Social media is often curated as a shrine to our personal bests. A Box of Apologies repurposes my social media archive as a testament to my personal failures. Digging through a dataset of every Facebook Messenger conversation I had from 2008 to 2018, I constructed this work to reflect on a decade of life lived online.


Many entries are generic or reflexive apologies. But every so often amid the short bursts of “sorry,” there is a message that feels specifically situated in a time and a place—references to past interests, past relationships, past deadlines.


All these moments are held within a tangled mess, encased in a glass box, set with sorrow for the sorrys I’ve said.

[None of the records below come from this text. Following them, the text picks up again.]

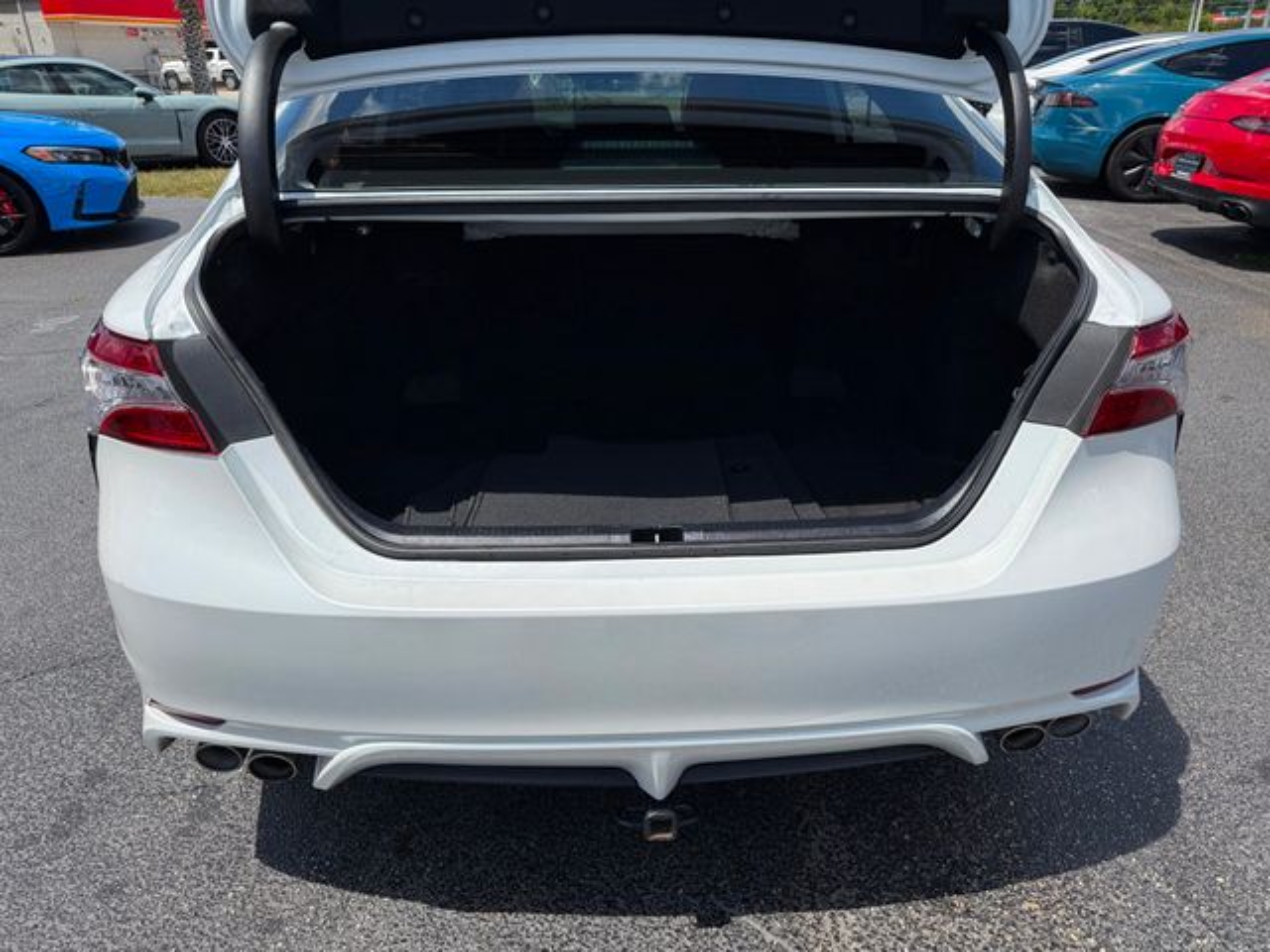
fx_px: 881
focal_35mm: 24
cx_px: 635
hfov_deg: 71.6
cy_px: 476
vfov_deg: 56.8
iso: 100
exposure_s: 1/5714
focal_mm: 6.76
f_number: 1.78
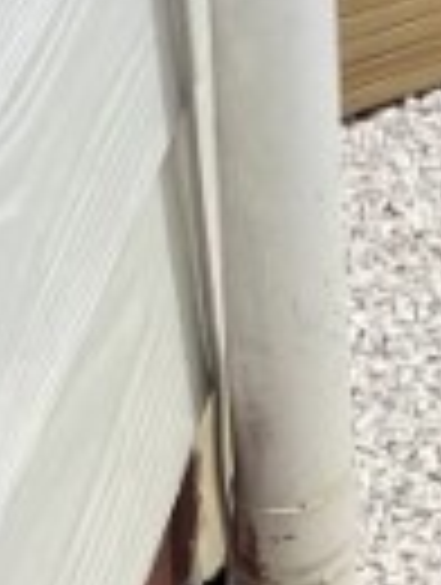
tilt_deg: -9.4
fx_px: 3048
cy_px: -1179
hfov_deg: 7.1
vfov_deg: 8.9
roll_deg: -0.3
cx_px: 1478
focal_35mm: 180
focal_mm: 4.2
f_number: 1.6
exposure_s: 1/3300
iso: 32
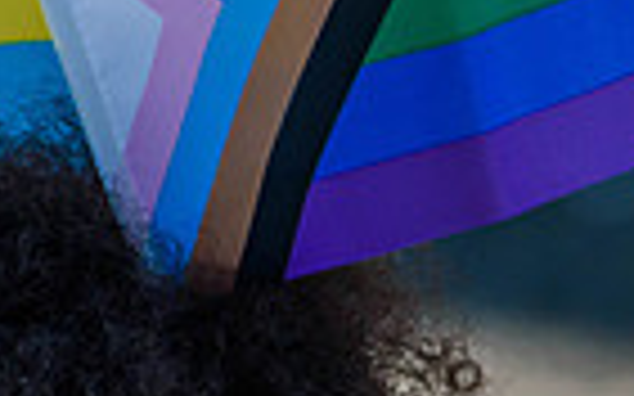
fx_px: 20139
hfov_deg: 1.8
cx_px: 818
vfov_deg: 1.1
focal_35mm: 1166
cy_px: 497
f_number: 5.3
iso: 400
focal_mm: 185
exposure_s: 1/1600
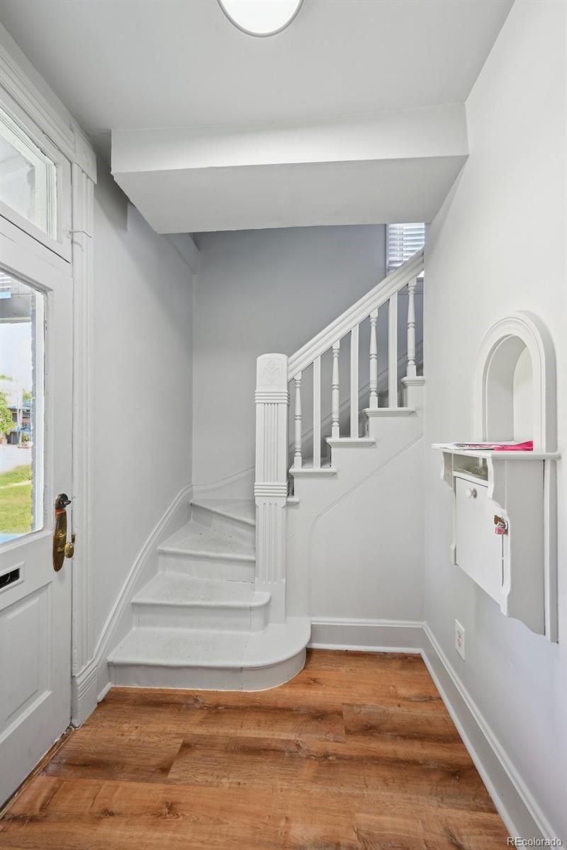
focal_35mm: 14
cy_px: 425
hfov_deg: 81.2
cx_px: 284
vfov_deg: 104.3
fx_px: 331
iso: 400
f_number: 11
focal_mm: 14
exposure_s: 1/10
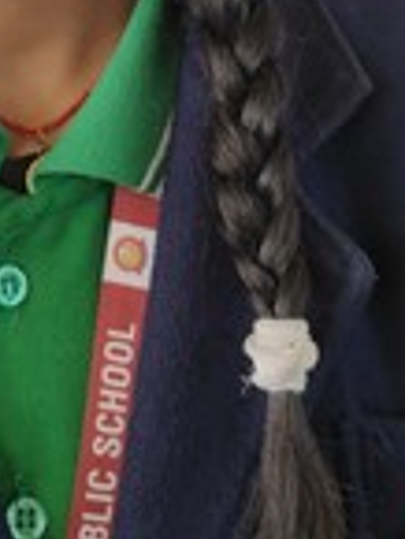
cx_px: 45
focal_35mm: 55
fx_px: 857
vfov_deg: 30.5
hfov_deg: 25.8
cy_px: -82
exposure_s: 1/102
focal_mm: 3.94
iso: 100
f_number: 1.9
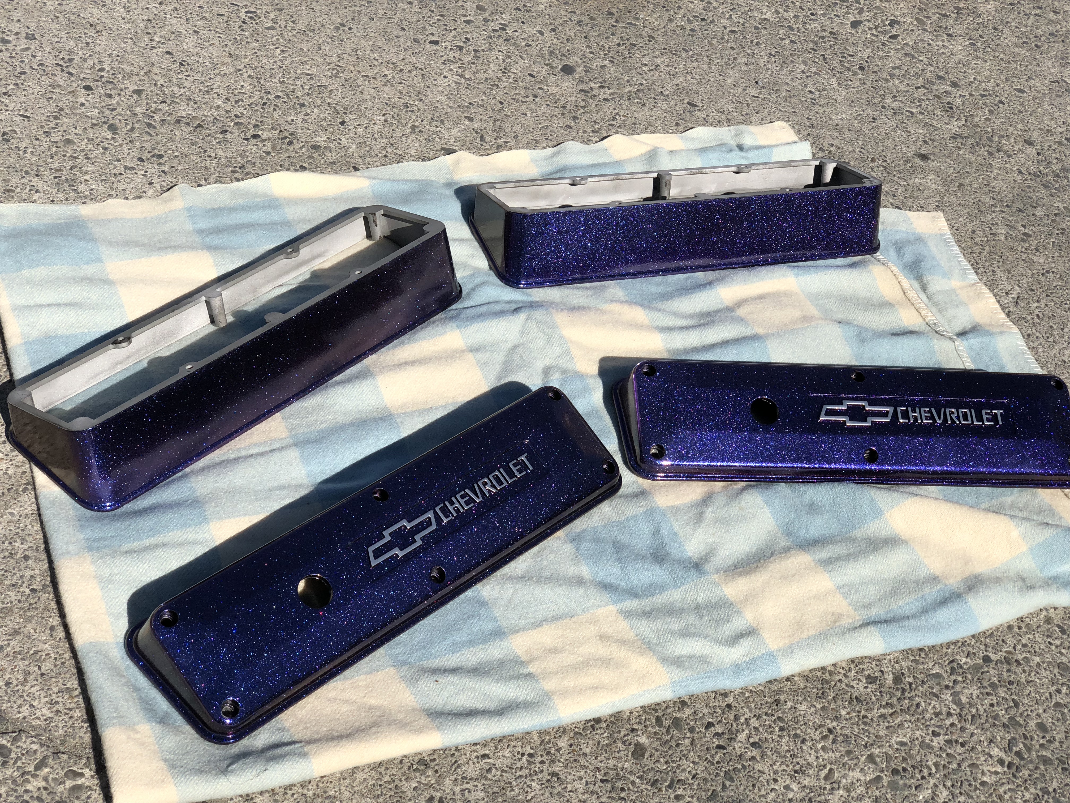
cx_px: 535
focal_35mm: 52
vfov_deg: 28.0
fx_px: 1607
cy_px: 402
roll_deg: -12.4
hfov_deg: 36.8
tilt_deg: -43.0
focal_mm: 6
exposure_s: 1/1567
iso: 16
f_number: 2.4
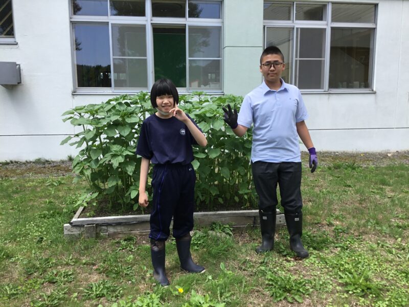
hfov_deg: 58.4
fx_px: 366
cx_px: 204
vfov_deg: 45.4
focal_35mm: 31
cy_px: 154
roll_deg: -0.3
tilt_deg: -8.5
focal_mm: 3.3
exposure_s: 1/754
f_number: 2.4
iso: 25
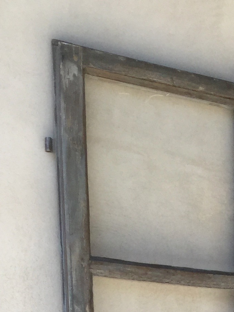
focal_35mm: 112
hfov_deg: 13.1
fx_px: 1009
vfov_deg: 15.3
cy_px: 553
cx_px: 207
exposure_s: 1/277
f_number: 2.4
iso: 25
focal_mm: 3.3
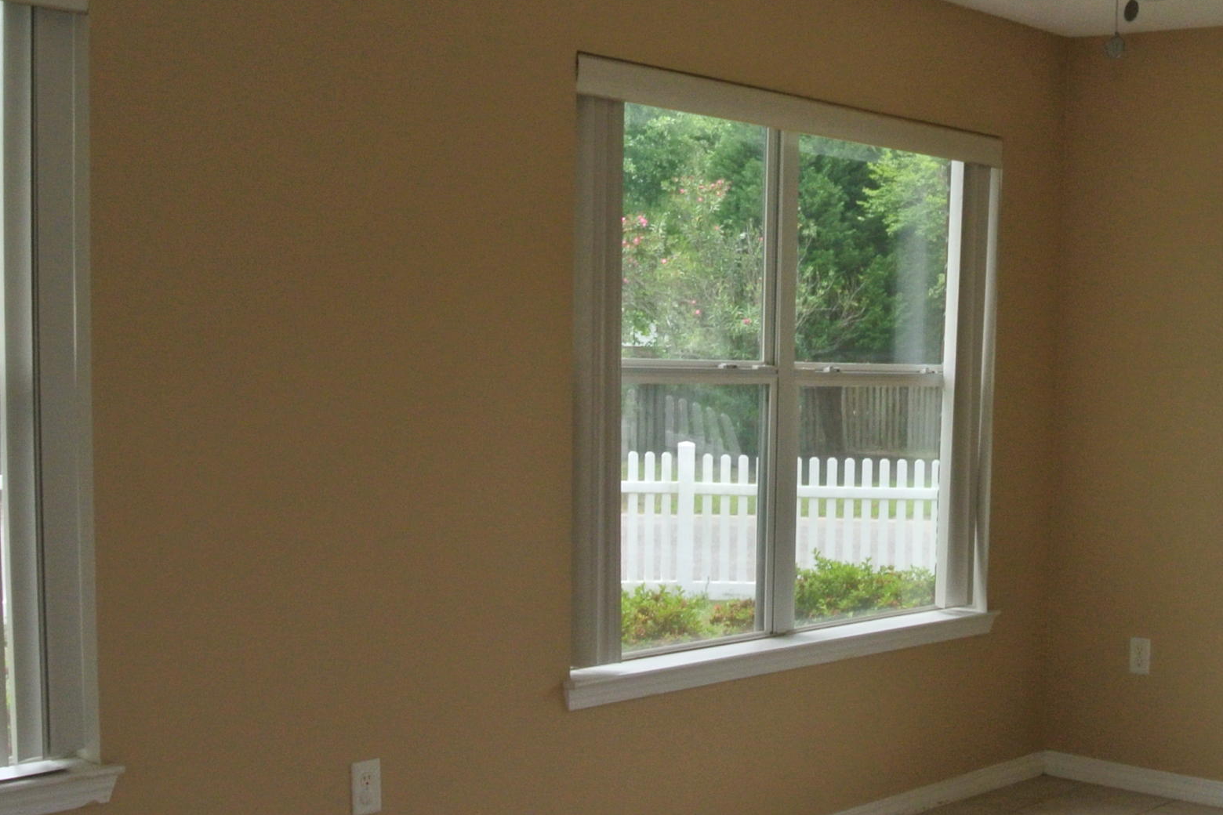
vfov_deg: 25.9
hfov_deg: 37.6
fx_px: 1766
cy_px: 524
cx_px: 856
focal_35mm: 52
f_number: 16
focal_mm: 10
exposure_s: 1/60
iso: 400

Closeup image of rolls of receipt paper. Various messages containing the word "sorry" are printed on the receipts.
Installation view of "Box of Apologies" with rolls of receipt paper inside of a glass vitrine on a pedestal.

About the Artist

“I am an artist who works with graphic design as my material. I use its conventions and processes to think about technologies of social mediation and power. I work to imagine and build the repaired world I want to live in years and decades from now. In my practice, I’ve experimented with 3D printed letterpress type, printed books collecting algorithmically curated found material, and created data visualizations that have sparked conversations in The New York Times. Working with visual form in a digital substrate helps me think about the continually negotiated boundary between bodies and machines in society. How should designers think about the social commitment of the forms they create? Answering this question will help me—and the field of contemporary art—come to a new understanding of design’s present and future territory.”


Jonathan Zong is a visual artist and computer scientist interested in the imperfect ways that interface design makes people and systems legible to each other. He is currently a graduate researcher at MIT CSAIL, where he is pursuing a PhD in Human-Computer Interaction. Previously he has worked at Google Design and Linked by Air.

His graphic design work won 3rd place in the juried student competition at the 2017 Biennale de Design Graphique in Chaumont, France. His research and public scholarship, which run parallel to his art practice, has been published in Slate, the ACM Conference on Computer Supported Cooperative Work, and the Liminalities Journal of Performance Studies.

Jonathan graduated from the Visual Arts and Computer Science departments at Princeton University in 2018. At Princeton, he was a recipient of the Lucas Award in Visual Arts and the Santos-Dumont Prize for Innovation. He is a 2019 Paul and Daisy Soros Fellow and an NSF Graduate Research Fellow.